Graduate Program Director, Department of Materials Science and Engineering, Korea University

All dates for this event occur in the past.

264 MacQuigg Labs
105 W. Woodruff Ave.
Columbus, OH 43210
United States

Abstract

Oxide semiconductors are promising material platforms for highly sensitive, cost-effective, and reliable gas sensors. Since 1960s, the n-type oxide semiconductors such as SnO2, ZnO, TiO2, In2O3, Fe2O3, and WO3 have been intensively studied to detect trace concentrations of harmful, toxic and explosive gases. In contrast, the p-type oxide semiconductors such as NiO, CuO, Cr2O3, and Mn3O4 with different receptor functions, conduction paths, and gas sensing mechanisms, have been barely investigated as chemoresistive materials because of their relatively low gas responses. Moreover, the selective detection of a specific gas using oxide semiconductors remains a challenging issue for the practical applications. In this contribution, new strategies to design high-performance p-type oxide semiconductors with ultrahigh sensitivity and ultrahigh selectivity have been suggested, which include the control of charge carrier concentration by aliovalent doping and the promotion of sensing reaction toward a specific gas by loading or doping catalysts. The p-type oxide semiconductors with distinctive catalytic activity and electrical property are valuable materials to design gas sensors with new and novel functionalities.

Bio

Prof. Jong-Heun Lee received his BS, MS, and PhD degrees from Department of Inorganic Materials and Engineering, Seoul National University, Seoul, Korea in 1987, 1989, and 1993, respectively. Between 1993 and 1999, as a senior researcher, he developed automotive air-fuel-ratio sensors at the Samsung Advanced Institute of Technology. He was a Science and Technology Agency of Japan (STA) fellow at the National Institute for Research in Inorganic Materials (currently NIMS, Tsukuba, Japan) from 1999 to 2000 and a research professor at Seoul National University from 2000 to 2003. Dr.
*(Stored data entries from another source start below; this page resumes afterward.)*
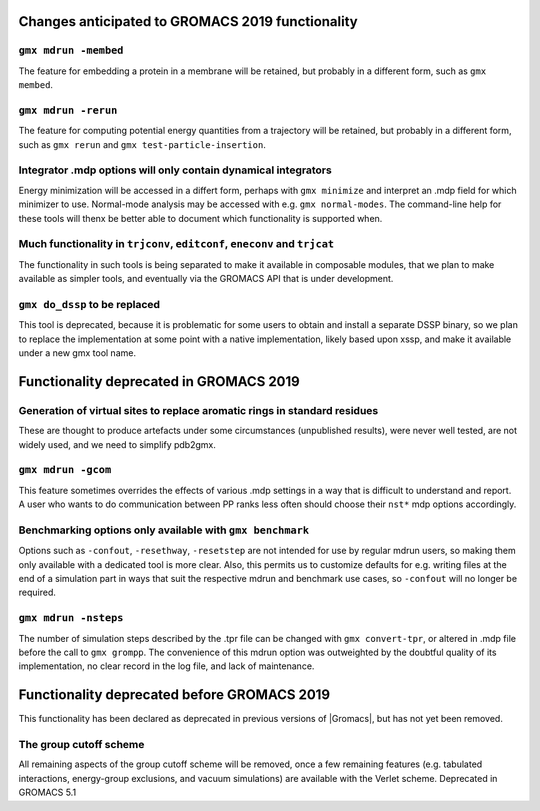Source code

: Changes anticipated to GROMACS 2019 functionality
^^^^^^^^^^^^^^^^^^^^^^^^^^^^^^^^^^^^^^^^^^^^^^^^^

``gmx mdrun -membed``
""""""""""""""""""""""""""""""""""""""""""""""""""""""""""""""""""""""""""
The feature for embedding a protein in a membrane will be retained,
but probably in a different form, such as ``gmx membed``.

``gmx mdrun -rerun``
""""""""""""""""""""""""""""""""""""""""""""""""""""""""""""""""""""""""""
The feature for computing potential energy quantities from a
trajectory will be retained, but probably in a different form, such as
``gmx rerun`` and ``gmx test-particle-insertion``.

Integrator .mdp options will only contain dynamical integrators
""""""""""""""""""""""""""""""""""""""""""""""""""""""""""""""""""""""""""
Energy minimization will be accessed in a differt form, perhaps with
``gmx minimize`` and interpret an .mdp field for which minimizer to
use. Normal-mode analysis may be accessed with e.g. ``gmx
normal-modes``. The command-line help for these tools will thenx
be better able to document which functionality is supported when.

Much functionality in ``trjconv``, ``editconf``, ``eneconv`` and ``trjcat``
"""""""""""""""""""""""""""""""""""""""""""""""""""""""""""""""""""""""""""
The functionality in such tools is being separated to make it
available in composable modules, that we plan to make available as
simpler tools, and eventually via the GROMACS API that is under
development.

``gmx do_dssp`` to be replaced
""""""""""""""""""""""""""""""""""""""""""""""""""""""""""""""""""""""""""
This tool is deprecated, because it is problematic for some users to
obtain and install a separate DSSP binary, so we plan to replace the
implementation at some point with a native implementation, likely
based upon xssp, and make it available under a new gmx tool name.

.. _deprecated-functionality:

Functionality deprecated in GROMACS 2019
^^^^^^^^^^^^^^^^^^^^^^^^^^^^^^^^^^^^^^^^

Generation of virtual sites to replace aromatic rings in standard residues
""""""""""""""""""""""""""""""""""""""""""""""""""""""""""""""""""""""""""
These are thought to produce artefacts under some circumstances
(unpublished results), were never well tested, are not widely used,
and we need to simplify pdb2gmx.

``gmx mdrun -gcom``
""""""""""""""""""""""""""""""""""""""""""""""""""""""""""""""""""""""""""
This feature sometimes overrides the effects of various .mdp settings
in a way that is difficult to understand and report. A user who wants
to do communication between PP ranks less often should choose their
``nst*`` mdp options accordingly.

Benchmarking options only available with ``gmx benchmark``
""""""""""""""""""""""""""""""""""""""""""""""""""""""""""""""""""""""""""
Options such as ``-confout``, ``-resethway``, ``-resetstep`` are not
intended for use by regular mdrun users, so making them only available
with a dedicated tool is more clear. Also, this permits us to customize
defaults for e.g. writing files at the end of a simulation part in ways
that suit the respective mdrun and benchmark use cases, so ``-confout``
will no longer be required.

``gmx mdrun -nsteps``
""""""""""""""""""""""""""""""""""""""""""""""""""""""""""""""""""""""""""
The number of simulation steps described by the .tpr file can be
changed with ``gmx convert-tpr``, or altered in .mdp file before the
call to ``gmx grompp``. The convenience of this mdrun option was
outweighted by the doubtful quality of its implementation, no clear
record in the log file, and lack of maintenance.

Functionality deprecated before GROMACS 2019
^^^^^^^^^^^^^^^^^^^^^^^^^^^^^^^^^^^^^^^^^^^^
This functionality has been declared as deprecated in previous versions
of |Gromacs|, but has not yet been removed.

The group cutoff scheme
""""""""""""""""""""""""""""""""""""""""""""""""""""""""""""""""""""""""""
All remaining aspects of the group cutoff scheme will be removed, once
a few remaining features (e.g. tabulated interactions, energy-group
exclusions, and vacuum simulations) are available with the Verlet
scheme. Deprecated in GROMACS 5.1
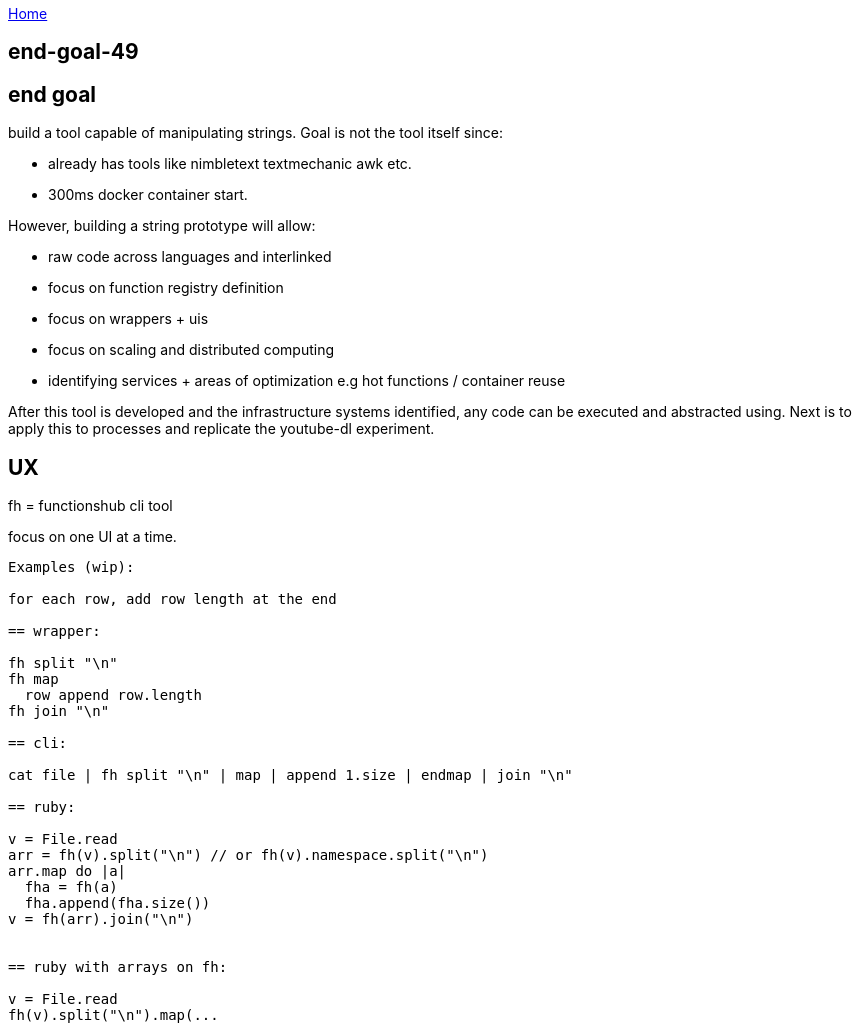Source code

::uri-asciidoctor: http://asciidoctor.org
:icons: font
:source-highlighter: pygments
:nofooter:

++++
<script>
  (function(i,s,o,g,r,a,m){i['GoogleAnalyticsObject']=r;i[r]=i[r]||function(){
  (i[r].q=i[r].q||[]).push(arguments)},i[r].l=1*new Date();a=s.createElement(o),
  m=s.getElementsByTagName(o)[0];a.async=1;a.src=g;m.parentNode.insertBefore(a,m)
  })(window,document,'script','https://www.google-analytics.com/analytics.js','ga');
  ga('create', 'UA-90513711-1', 'auto');
  ga('send', 'pageview');
</script>
++++

link:index[Home]

== end-goal-49




== end goal

build a tool capable of manipulating strings. 
Goal is not the tool itself since:

- already has tools like nimbletext textmechanic awk etc.
- 300ms docker container start. 


However, building a string prototype will allow:

- raw code across languages and interlinked
- focus on function registry definition
- focus on wrappers + uis
- focus on scaling and distributed computing
- identifying services + areas of optimization e.g hot functions / container reuse



After this tool is developed and the infrastructure systems identified,  any code can be executed and abstracted using.
Next is to apply this to processes and replicate the youtube-dl experiment.


== UX 

fh = functionshub cli tool

focus on one UI at a time. 


```
Examples (wip):

for each row, add row length at the end

== wrapper:

fh split "\n"
fh map 
  row append row.length
fh join "\n"  

== cli:

cat file | fh split "\n" | map | append 1.size | endmap | join "\n"

== ruby:

v = File.read
arr = fh(v).split("\n") // or fh(v).namespace.split("\n")
arr.map do |a|
  fha = fh(a)
  fha.append(fha.size())
v = fh(arr).join("\n")  


== ruby with arrays on fh:

v = File.read
fh(v).split("\n").map(... 

```
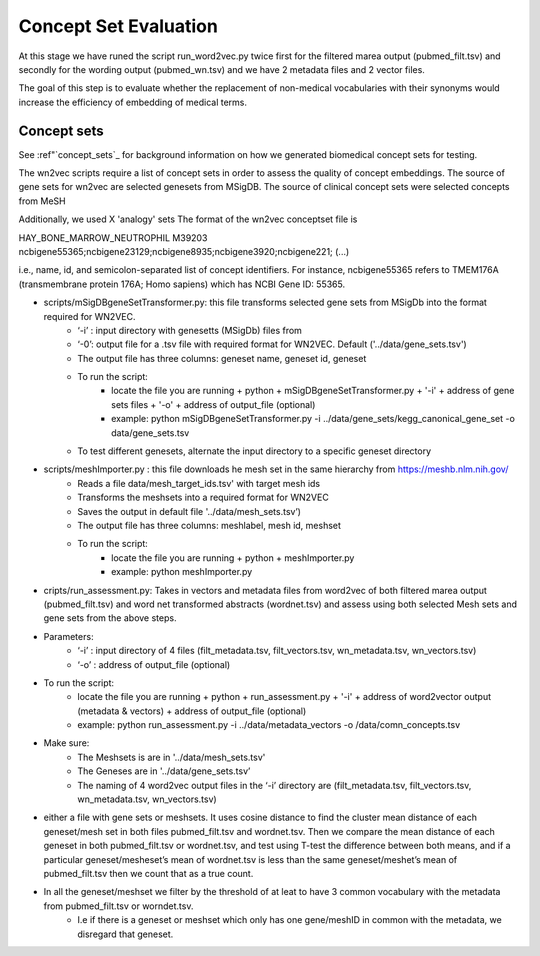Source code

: .. _conceptseteval:

======================
Concept Set Evaluation
======================

At this stage we have runed the script run_word2vec.py twice first for the filtered marea output (pubmed_filt.tsv) and secondly for the wording output (pubmed_wn.tsv)  and we have 2 metadata files and 2 vector files.

The goal of this step is to evaluate whether the replacement of non-medical vocabularies with their synonyms would increase the efficiency of embedding of medical terms.

Concept sets
^^^^^^^^^^^^
See :ref"`concept_sets`_ for background information on how we generated biomedical concept sets for testing.

The wn2vec scripts require a list of concept sets in order to assess the quality of concept embeddings. The source of gene sets for wn2vec are selected genesets from MSigDB. The source of clinical concept sets were selected concepts from MeSH

Additionally, we used X 'analogy' sets The format of the wn2vec conceptset file is

HAY_BONE_MARROW_NEUTROPHIL	M39203	ncbigene55365;ncbigene23129;ncbigene8935;ncbigene3920;ncbigene221; (...)

i.e., name, id, and semicolon-separated list of concept identifiers. For instance, ncbigene55365 refers to TMEM176A (transmembrane protein 176A; Homo sapiens) which has NCBI Gene ID: 55365.

* scripts/mSigDBgeneSetTransformer.py: this file transforms selected gene sets from MSigDb into the format required for WN2VEC.
    * ‘-i’ : input directory with genesetts (MSigDb) files from  
    * ‘-0’: output file for a .tsv file with required format for WN2VEC. Default ('../data/gene_sets.tsv') 
    * The output file has three columns: geneset name, geneset id, geneset
    * To run the script:
        * locate the file you are running + python + mSigDBgeneSetTransformer.py  + '-i' +  address of gene sets files  + '-o' + address of output_file (optional)
        * example: python mSigDBgeneSetTransformer.py -i ../data/gene_sets/kegg_canonical_gene_set -o data/gene_sets.tsv
    * To test different genesets, alternate the input directory to a specific geneset directory
* scripts/meshImporter.py : this file downloads he mesh set in the same hierarchy from https://meshb.nlm.nih.gov/ 
    * Reads a file data/mesh_target_ids.tsv' with target mesh ids
    * Transforms the meshsets into a required format for WN2VEC
    * Saves the output in default file '../data/mesh_sets.tsv’) 
    * The output file has three columns: meshlabel, mesh id, meshset
    * To run the script:
        * locate the file you are running + python + meshImporter.py 
        * example:  python meshImporter.py 

* cripts/run_assessment.py: Takes in vectors and metadata files from word2vec  of both filtered marea output (pubmed_filt.tsv) and word net transformed abstracts (wordnet.tsv)  and assess using both selected Mesh sets and gene sets from the above steps. 

* Parameters:
    * ‘-i’ : input directory of 4 files (filt_metadata.tsv, filt_vectors.tsv, wn_metadata.tsv, wn_vectors.tsv)
    * ‘-o’ :  address of output_file (optional)  
* To run the script:
    * locate the file you are running + python + run_assessment.py  + '-i' +  address of word2vector output (metadata & vectors) + address of output_file (optional)
    * example:  python run_assessment.py  -i  ../data/metadata_vectors -o /data/comn_concepts.tsv

* Make sure:
    * The Meshsets is are in '../data/mesh_sets.tsv'
    * The Geneses are in '../data/gene_sets.tsv’
    * The naming of 4 word2vec output files in the ‘-i’ directory are (filt_metadata.tsv, filt_vectors.tsv, wn_metadata.tsv, wn_vectors.tsv)



* either a file with gene sets or meshsets. It uses cosine distance to find the cluster mean distance of each geneset/mesh set in both files pubmed_filt.tsv and wordnet.tsv. Then we compare the mean distance of each geneset in both pubmed_filt.tsv or wordnet.tsv, and test using T-test the difference between both means, and if a particular geneset/mesheset’s mean of wordnet.tsv is less than the same geneset/meshet’s mean of pubmed_filt.tsv then we count that as a true count.
* In all the geneset/meshset we filter by the threshold of at leat to have 3 common vocabulary with the metadata from pubmed_filt.tsv or worndet.tsv.
    * I.e if there is a geneset or meshset which only has one gene/meshID in common with the metadata, we disregard that geneset.


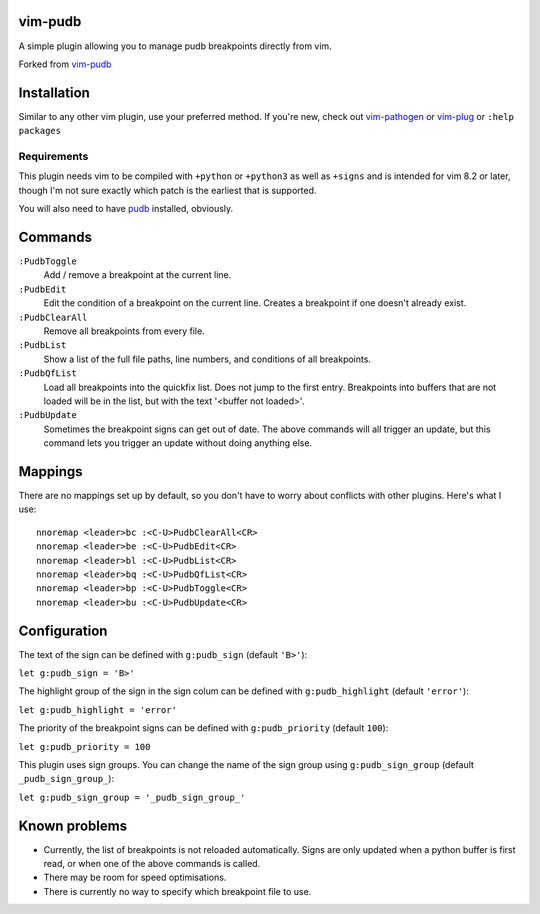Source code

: vim-pudb
========

A simple plugin allowing you to manage pudb breakpoints directly from vim.

Forked from `vim-pudb`_

.. _vim-pudb: https://github.com/KangOl/vim-pudb


Installation
============

Similar to any other vim plugin, use your preferred method. If you're new, check
out `vim-pathogen`_ or `vim-plug`_ or ``:help packages``

.. _vim-pathogen: https://github.com/tpope/vim-pathogen#readme
.. _vim-plug: https://github.com/junegunn/vim-plug


Requirements
------------

This plugin needs vim to be compiled with ``+python`` or ``+python3`` as well as
``+signs`` and is intended for vim 8.2 or later, though I'm not sure exactly
which patch is the earliest that is supported.

You will also need to have `pudb`_ installed, obviously.

.. _pudb: https://pypi.org/project/pudb/


Commands
========

``:PudbToggle``
    Add / remove a breakpoint at the current line.

``:PudbEdit``
    Edit the condition of a breakpoint on the current line. Creates a
    breakpoint if one doesn't already exist.

``:PudbClearAll``
    Remove all breakpoints from every file.

``:PudbList``
    Show a list of the full file paths, line numbers, and conditions of all
    breakpoints.

``:PudbQfList``
    Load all breakpoints into the quickfix list. Does not jump to the first
    entry. Breakpoints into buffers that are not loaded will be in the list, but
    with the text '<buffer not loaded>'.

``:PudbUpdate``
    Sometimes the breakpoint signs can get out of date. The above commands will
    all trigger an update, but this command lets you trigger an update without
    doing anything else.


Mappings
========

There are no mappings set up by default, so you don't have to worry about
conflicts with other plugins. Here's what I use:

::

    nnoremap <leader>bc :<C-U>PudbClearAll<CR>
    nnoremap <leader>be :<C-U>PudbEdit<CR>
    nnoremap <leader>bl :<C-U>PudbList<CR>
    nnoremap <leader>bq :<C-U>PudbQfList<CR>
    nnoremap <leader>bp :<C-U>PudbToggle<CR>
    nnoremap <leader>bu :<C-U>PudbUpdate<CR>


Configuration
=============

The text of the sign can be defined with ``g:pudb_sign`` (default ``'B>'``):

``let g:pudb_sign = 'B>'``

The highlight group of the sign in the sign colum can be defined with
``g:pudb_highlight`` (default ``'error'``):

``let g:pudb_highlight = 'error'``

The priority of the breakpoint signs can be defined with ``g:pudb_priority``
(default ``100``):

``let g:pudb_priority = 100``

This plugin uses sign groups. You can change the name of the sign group using
``g:pudb_sign_group`` (default ``_pudb_sign_group_``):

``let g:pudb_sign_group = '_pudb_sign_group_'``


Known problems
==============

- Currently, the list of breakpoints is not reloaded automatically. Signs are
  only updated when a python buffer is first read, or when one of the above
  commands is called.
- There may be room for speed optimisations.
- There is currently no way to specify which breakpoint file to use.

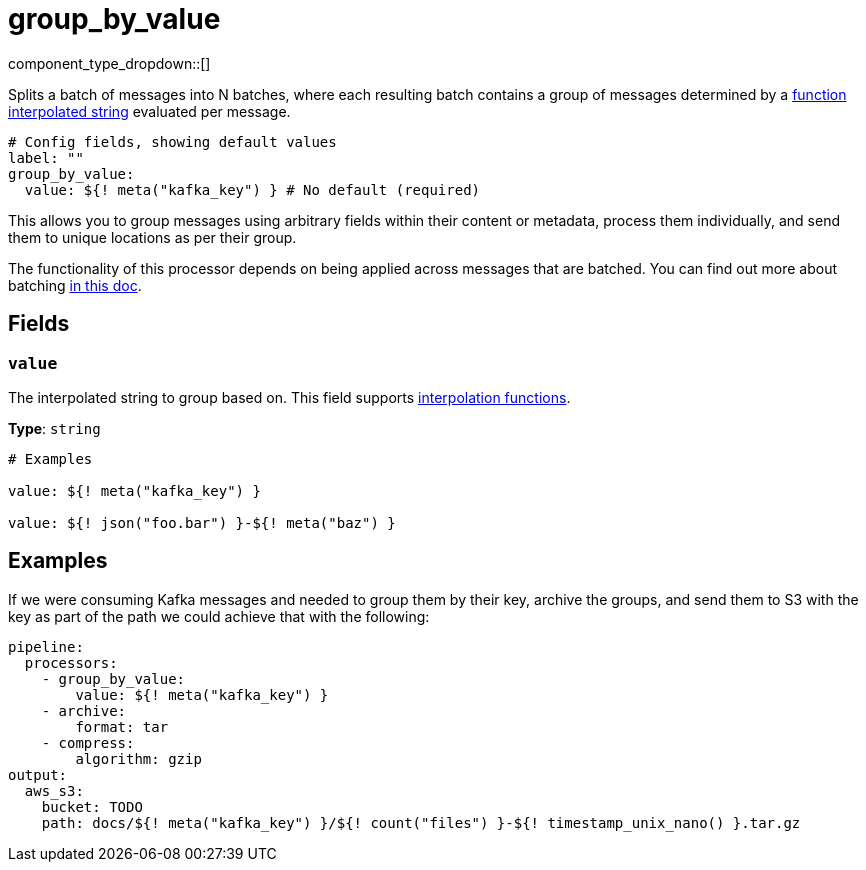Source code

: = group_by_value
:type: processor
:status: stable
:categories: ["Composition"]



////
     THIS FILE IS AUTOGENERATED!

     To make changes, edit the corresponding source file under:

     https://github.com/redpanda-data/connect/tree/main/internal/impl/<provider>.

     And:

     https://github.com/redpanda-data/connect/tree/main/cmd/tools/docs_gen/templates/plugin.adoc.tmpl
////


component_type_dropdown::[]


Splits a batch of messages into N batches, where each resulting batch contains a group of messages determined by a xref:configuration:interpolation.adoc#bloblang-queries[function interpolated string] evaluated per message.

```yml
# Config fields, showing default values
label: ""
group_by_value:
  value: ${! meta("kafka_key") } # No default (required)
```

This allows you to group messages using arbitrary fields within their content or metadata, process them individually, and send them to unique locations as per their group.

The functionality of this processor depends on being applied across messages that are batched. You can find out more about batching xref:configuration:batching.adoc[in this doc].

== Fields

=== `value`

The interpolated string to group based on.
This field supports xref:configuration:interpolation.adoc#bloblang-queries[interpolation functions].


*Type*: `string`


```yml
# Examples

value: ${! meta("kafka_key") }

value: ${! json("foo.bar") }-${! meta("baz") }
```

== Examples

If we were consuming Kafka messages and needed to group them by their key, archive the groups, and send them to S3 with the key as part of the path we could achieve that with the following:

```yaml
pipeline:
  processors:
    - group_by_value:
        value: ${! meta("kafka_key") }
    - archive:
        format: tar
    - compress:
        algorithm: gzip
output:
  aws_s3:
    bucket: TODO
    path: docs/${! meta("kafka_key") }/${! count("files") }-${! timestamp_unix_nano() }.tar.gz
```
Lee has been a professor at the Department of Materials Science and Engineering, Korea University since 2003. He is currently a director of graduate program in the Department of Materials Science and Engineering, Korea University. He has actively participated in his academic societies as journal editors of Sensors and Actuators B: Chemical (SCI, associate editor) and Science of Advanced Materials (SCIE, editor), international advisory board member in Analytical and Bioanalytical Chemistry (SCI), conference organizers and so on. He is a junior member of the Korean Academy of Science and Technology. In 2014, he has been selected as ‘Highly Cited Researchers’ by Thomson Reuters for ranking in the top 1% most cited papers. He has won the awards including ‘100 future-leading technologies and their developers’ (2013) by National Academy of Engineering of Korea, ‘the patent of year’ (Ji-Seok-Young Prize, 2001) from Korean Intellectual Property Office and ‘Granite Tower Best Teaching Awards’ (2008 and 2009) from Korea University. He published 220 peer-reviewed papers (H-index: 35, total citation: 4,388 by web of science) and holds 40 domestic and international patents.